Since I can remember, I have been fascinated by intercultural matters, particularly in relation to race, ethnicity, and religion. It sounds quite abstract, so I don’t blame you for wondering what this actually means. Let’s start there!

Broadly, “culture” refers to social norms, customs, beliefs, and other factors that influence the attitudes and behaviours of a given population. It is layered and multi-faceted, meaning nuances can emerge across the group (e.g., by country of origin, city, age). Intercultural matters could therefore be anything from cross-group interactions (e.g., social cohesion), to assessing if, how, and why social and economic outcomes differ.

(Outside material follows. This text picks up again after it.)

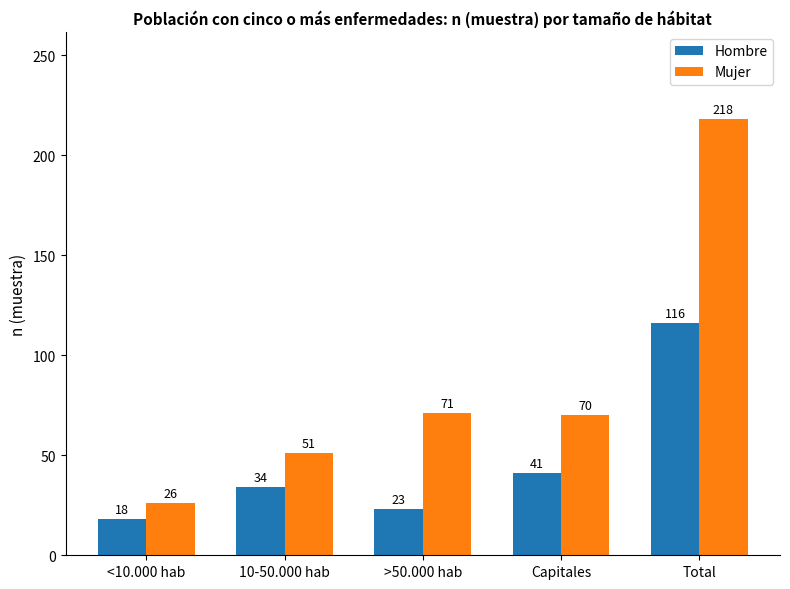

Does the chart contain stacked bars?

No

I suppose I first became interested in this area because, being from a minority ethnic background, you are often (consciously or subconsciously) aware of and even part of different cultures. There can, of course, be challenges and it’s great to see these increasingly being discussed. But straddling cultures can also be a powerful place, one where you come to appreciate similarities and can help to highlight them. Broadening my knowledge out from lived experiences to intercultural matters across the world was the focus of my academic studies.

Research (methods) formed part of my MSc in International Public Policy and it was then that I became passionate about the role it can play in the intercultural space. More specifically, empowering lesser-heard groups (e.g., ethnic and religious minorities), by providing a platform to represent themselves. Too often, their perspectives are not widely heard nor understood, and thus do not inform decision-making that impacts them. Moreover, even when they are heard, the narrative is often focused on subgroups or formulated by third parties. As such, this can lead to misunderstandings and the perpetuation of restrictive, and often harmful, stereotypes.